Organic Network Control: Turning Standard Protocols into Evolving Systems

Introduction

The development of networking during the past decades shows that the number of protocols being proposed for different applications on all layers has increased largely. This is partly due to the ubiquitous availability of networked devices for a wide spectrum of applications and ranges from classical desktops and servers in wired networks to small handheld and embedded devices in wireless networks, such as mobile phones and sensor nodes. This development is accompanied by the users’ requirements of a better convergence of all these networks and applications.

Most protocols offer a large number of parameters that allow for adapting them to different usage scenarios, e.g. they allow for changing settings for timeouts, number of nodes to connect with, and retransmission counters. However, these parameters are seldom changed at runtime. Instead, they are mostly investigated and set at design time or – at best – changed manually at runtime. This leads to a rather static configuration even though the situation in the network is constantly changing. These dynamics are not only characterized by changes in, for example, available bandwidth, network topology, and channel quality over time. Additionally, new applications – and protocols respectively – are introduced. The class of Peer-to-Peer applications is probably one of the most dynamic classes of applications contributing to the changes in the protocol landscape during the past years. In essence, well established protocols, e.g., for Web traffic, have to co-exist with protocols that no one would have thought of some years back in the first place.

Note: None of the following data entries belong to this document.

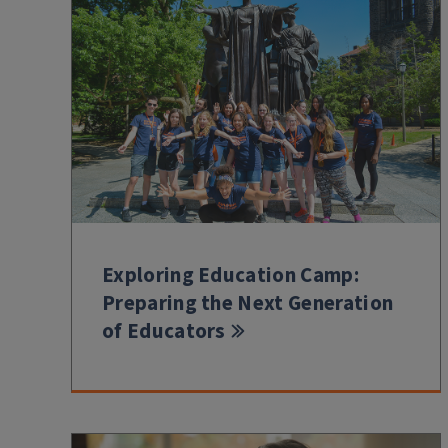
Exploring Education Camp:
Preparing the Next Generation
of Educators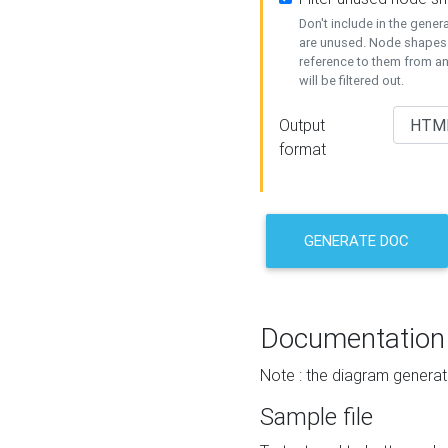
Don't include in the gene
are unused. Node shapes 
reference to them from a
will be filtered out.
Output
format
GENERATE DOC
Documentation
Note : the diagram generat
Sample file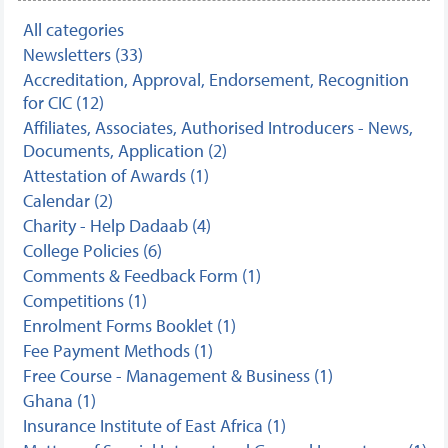
All categories
Newsletters (33)
Accreditation, Approval, Endorsement, Recognition
for CIC (12)
Affiliates, Associates, Authorised Introducers - News,
Documents, Application (2)
Attestation of Awards (1)
Calendar (2)
Charity - Help Dadaab (4)
College Policies (6)
Comments & Feedback Form (1)
Competitions (1)
Enrolment Forms Booklet (1)
Fee Payment Methods (1)
Free Course - Management & Business (1)
Ghana (1)
Insurance Institute of East Africa (1)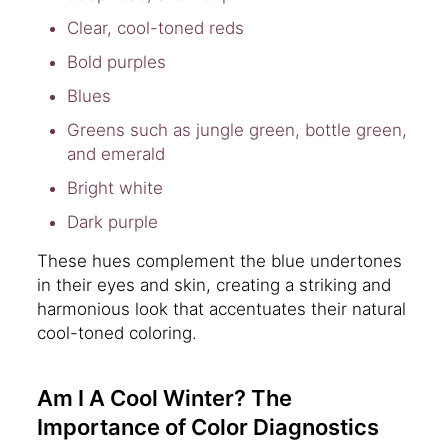
Clear, cool-toned reds
Bold purples
Blues
Greens such as jungle green, bottle green,
and emerald
Bright white
Dark purple
These hues complement the blue undertones
in their eyes and skin, creating a striking and
harmonious look that accentuates their natural
cool-toned coloring.
Am I A Cool Winter? The
Importance of Color Diagnostics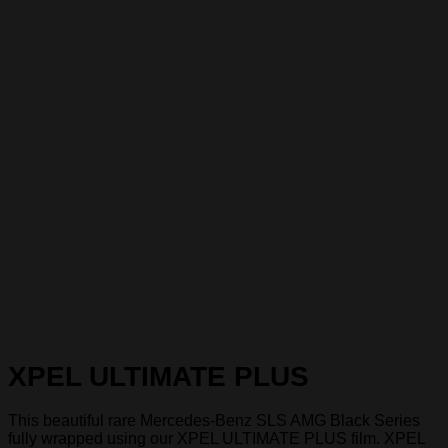
XPEL ULTIMATE PLUS
This beautiful rare Mercedes-Benz SLS AMG Black Series
fully wrapped using our XPEL ULTIMATE PLUS film. XPEL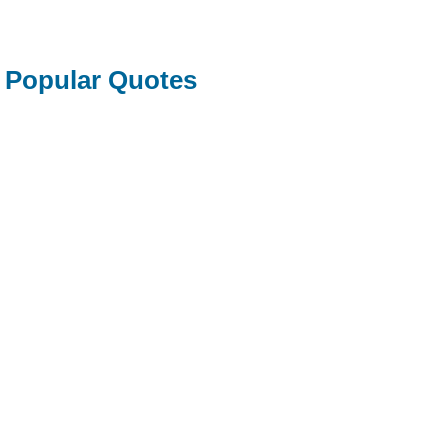
Popular Quotes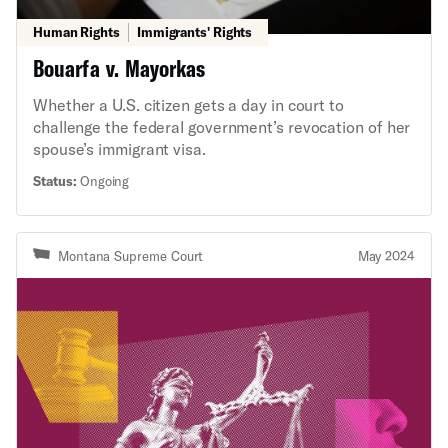
Human Rights
Immigrants' Rights
Bouarfa v. Mayorkas
Whether a U.S. citizen gets a day in court to
challenge the federal government’s revocation of her
spouse’s immigrant visa.
Status:
Ongoing
Montana Supreme Court
May 2024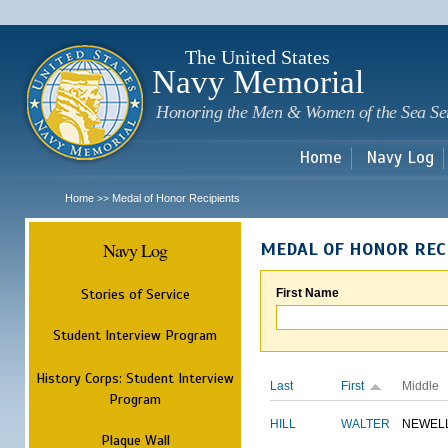
Sk
m
c
The United States
Navy Memorial
Honoring the Men & Women of the Sea Se
Home
Navy Log
Home
Medal of Honor Recipients
>>
Navy Log
MEDAL OF HONOR REC
Stories of Service
First Name
Student Interview Program
History Corps: Student Interview
Last
First
Middle
Program
HILL
WALTER
NEWEL
Plaque Wall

During the past years, the Organic Computing (OC) Initiative (Schmeck, 2005) has proposed a number of techniques, architectures, and algorithms that support the development of complex systems. One of the key ideas is that the complexity of (current and) future systems, such as the Internet, does not allow for a design-time-only approach when it comes to, for example, testing and optimization. Instead, the OC approach provides means for building systems that adapt and improve at runtime, using for example machine learning techniques. This also includes the seamless integration of new components (like protocols) into an existing system and is frequently referred to as Self-Organization.

In this chapter we present the Organic Network Control (ONC) system (Tomforde et al., 2009b), a three-layered Observer/Controller architecture that allows for “wrapping” existing protocols into a framework which enables a large degree of Self-Organization in existing networks. The architecture has a generic character: it has also been applied to other scenarios like, e.g., vehicular traffic control (Prothmann et al., 2009). The process to apply this to other domains is similar to adapting the ONC framework to network protocols.

The “wrapping” is achieved by adapting the numerous parameters of existing protocols at runtime and in dependence of the current status of the network node, e.g. a router or a user’s PC, running the ONC system. As a basis, the so-called Observer collects information locally available at the network node, like available bandwidth and CPU resources. In turn, the so-called Controller uses this information and a performance measure for the protocol “under observation and control” to evaluate its current performance. If knowledge about similar situations is available from the past or if the performance falls below a threshold, the ONC system applies changes to the configuration of the protocol. In the case of observing a drop of performance below a given threshold, the ONC system makes use of Learning Classifier Systems (LCS) (Wilson, 1995) and Evolutionary Algorithms (EA) (Eiben & Smith, 2003) to find and evaluate better parameter sets. This process does not require any knowledge about the internal behavior of the protocol and takes place at runtime (although it may be supplemented with knowledge acquired during design time).